Through the stats I get a list of referring websites and search words that lead visitors to my blog. As I said, some of the websites have been Ravelry profiles with users' profile names on them. To get to my blog without leaving tracks, start from your friends' blogs tab, go to the friends tab, click on my Ravatar to go to my profile, then click on the website link at the top or one of the individual post links at the bottom. Alternatively, you can bookmark the blog URL on your browser and use that to go right to my blog. You might want to make a note of the name of my post that interested you on your Ravelry activity list so you can find it again.
There are links to my blog in other places on Ravelry such as a group, a list of projects for a pattern, or my projects. If you click on any of these, the stats will show one of those as the referring website and show nothing about your personal profile.
For anyone who has been navigating from a link or blogroll on their own blog site and who wants to stop leaving that information, you can bookmark my blog and use that to get here. You can also use an RSS feed reader, which is a convenient way to subscribe to content, though you lose some privacy to the company that supplies the reader.

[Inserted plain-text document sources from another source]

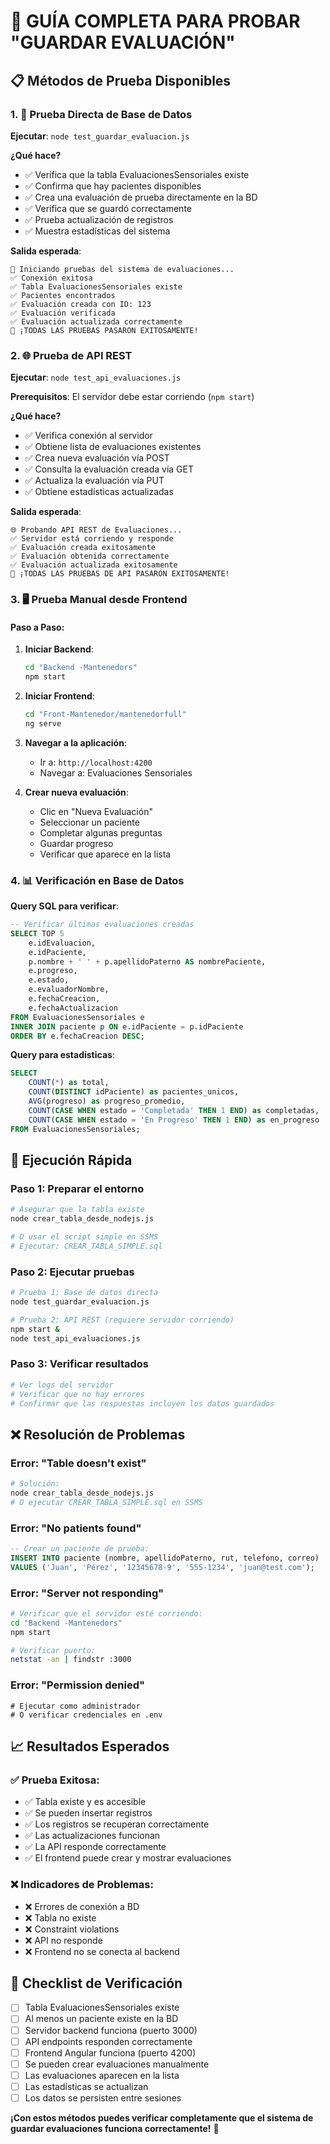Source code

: # 🧪 GUÍA COMPLETA PARA PROBAR "GUARDAR EVALUACIÓN"

## 📋 Métodos de Prueba Disponibles

### 1. 🔧 Prueba Directa de Base de Datos
**Ejecutar**: `node test_guardar_evaluacion.js`

**¿Qué hace?**
- ✅ Verifica que la tabla EvaluacionesSensoriales existe
- ✅ Confirma que hay pacientes disponibles
- ✅ Crea una evaluación de prueba directamente en la BD
- ✅ Verifica que se guardó correctamente
- ✅ Prueba actualización de registros
- ✅ Muestra estadísticas del sistema

**Salida esperada**:
```
🚀 Iniciando pruebas del sistema de evaluaciones...
✅ Conexión exitosa
✅ Tabla EvaluacionesSensoriales existe
✅ Pacientes encontrados
✅ Evaluación creada con ID: 123
✅ Evaluación verificada
✅ Evaluación actualizada correctamente
🎉 ¡TODAS LAS PRUEBAS PASARON EXITOSAMENTE!
```

### 2. 🌐 Prueba de API REST
**Ejecutar**: `node test_api_evaluaciones.js`

**Prerequisitos**: El servidor debe estar corriendo (`npm start`)

**¿Qué hace?**
- ✅ Verifica conexión al servidor
- ✅ Obtiene lista de evaluaciones existentes
- ✅ Crea nueva evaluación vía POST
- ✅ Consulta la evaluación creada vía GET
- ✅ Actualiza la evaluación vía PUT
- ✅ Obtiene estadísticas actualizadas

**Salida esperada**:
```
🌐 Probando API REST de Evaluaciones...
✅ Servidor está corriendo y responde
✅ Evaluación creada exitosamente
✅ Evaluación obtenida correctamente
✅ Evaluación actualizada exitosamente
🎉 ¡TODAS LAS PRUEBAS DE API PASARON EXITOSAMENTE!
```

### 3. 🖥️ Prueba Manual desde Frontend

#### Paso a Paso:

1. **Iniciar Backend**:
   ```bash
   cd "Backend -Mantenedors"
   npm start
   ```

2. **Iniciar Frontend**:
   ```bash
   cd "Front-Mantenedor/mantenedorfull"
   ng serve
   ```

3. **Navegar a la aplicación**:
   - Ir a: `http://localhost:4200`
   - Navegar a: Evaluaciones Sensoriales

4. **Crear nueva evaluación**:
   - Clic en "Nueva Evaluación"
   - Seleccionar un paciente
   - Completar algunas preguntas
   - Guardar progreso
   - Verificar que aparece en la lista

### 4. 📊 Verificación en Base de Datos

**Query SQL para verificar**:
```sql
-- Verificar últimas evaluaciones creadas
SELECT TOP 5
    e.idEvaluacion,
    e.idPaciente,
    p.nombre + ' ' + p.apellidoPaterno AS nombrePaciente,
    e.progreso,
    e.estado,
    e.evaluadorNombre,
    e.fechaCreacion,
    e.fechaActualizacion
FROM EvaluacionesSensoriales e
INNER JOIN paciente p ON e.idPaciente = p.idPaciente
ORDER BY e.fechaCreacion DESC;
```

**Query para estadísticas**:
```sql
SELECT 
    COUNT(*) as total,
    COUNT(DISTINCT idPaciente) as pacientes_unicos,
    AVG(progreso) as progreso_promedio,
    COUNT(CASE WHEN estado = 'Completada' THEN 1 END) as completadas,
    COUNT(CASE WHEN estado = 'En Progreso' THEN 1 END) as en_progreso
FROM EvaluacionesSensoriales;
```

## 🚀 Ejecución Rápida

### Paso 1: Preparar el entorno
```bash
# Asegurar que la tabla existe
node crear_tabla_desde_nodejs.js

# O usar el script simple en SSMS
# Ejecutar: CREAR_TABLA_SIMPLE.sql
```

### Paso 2: Ejecutar pruebas
```bash
# Prueba 1: Base de datos directa
node test_guardar_evaluacion.js

# Prueba 2: API REST (requiere servidor corriendo)
npm start &
node test_api_evaluaciones.js
```

### Paso 3: Verificar resultados
```bash
# Ver logs del servidor
# Verificar que no hay errores
# Confirmar que las respuestas incluyen los datos guardados
```

## ❌ Resolución de Problemas

### Error: "Table doesn't exist"
```bash
# Solución:
node crear_tabla_desde_nodejs.js
# O ejecutar CREAR_TABLA_SIMPLE.sql en SSMS
```

### Error: "No patients found"
```sql
-- Crear un paciente de prueba:
INSERT INTO paciente (nombre, apellidoPaterno, rut, telefono, correo)
VALUES ('Juan', 'Pérez', '12345678-9', '555-1234', 'juan@test.com');
```

### Error: "Server not responding"
```bash
# Verificar que el servidor esté corriendo:
cd "Backend -Mantenedors"
npm start

# Verificar puerto:
netstat -an | findstr :3000
```

### Error: "Permission denied"
```
# Ejecutar como administrador
# O verificar credenciales en .env
```

## 📈 Resultados Esperados

### ✅ Prueba Exitosa:
- ✅ Tabla existe y es accesible
- ✅ Se pueden insertar registros
- ✅ Los registros se recuperan correctamente
- ✅ Las actualizaciones funcionan
- ✅ La API responde correctamente
- ✅ El frontend puede crear y mostrar evaluaciones

### ❌ Indicadores de Problemas:
- ❌ Errores de conexión a BD
- ❌ Tabla no existe
- ❌ Constraint violations
- ❌ API no responde
- ❌ Frontend no se conecta al backend

## 🎯 Checklist de Verificación

- [ ] Tabla EvaluacionesSensoriales existe
- [ ] Al menos un paciente existe en la BD
- [ ] Servidor backend funciona (puerto 3000)
- [ ] API endpoints responden correctamente
- [ ] Frontend Angular funciona (puerto 4200)
- [ ] Se pueden crear evaluaciones manualmente
- [ ] Las evaluaciones aparecen en la lista
- [ ] Las estadísticas se actualizan
- [ ] Los datos se persisten entre sesiones

**¡Con estos métodos puedes verificar completamente que el sistema de guardar evaluaciones funciona correctamente!** 🎉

I suppose a third party could click through from your blog or your Ravelry friends' blog activity, leaving misleading tracks. For that, I have no solutions.
Besides referring websites, the statistics function also spits out a report of what posts and pages were viewed and how many times they were viewed. I cannnot see who viewed what exactly. The stats draw no correlation between the referring websites or searches and the posts viewed. I have a hunch, though, that there's a strong link between searches for particular products and post views about those products in a particular time period. I can see stats for a day, a week, a month, or the rather grand "all time."
I am impressed how many blog hits have been initiated by people looking for information on specific spinning tools, manufacturers, and handspinning suppliers. There are about five sets of keywords that turn up regularly. I have no feedback on whether anyone actually finds my posts helpful. Some people use my blog as a quick directory to find a particular fiber arts supplier, and I trust they go on to use the websites and locations in the posts to get in touch with whoever they're looking for. I don't know how strong my posts are for product reviews. This blog is about my personal progress as a handspinner, and I write about a tool because I've come across it in my peregrinations so the mention of handspinning tools is incidental and not in any way comprehensive or systematic. I understand, though, why visitors come for information on products.
People come to Web sites trying to get a job done or a question answered.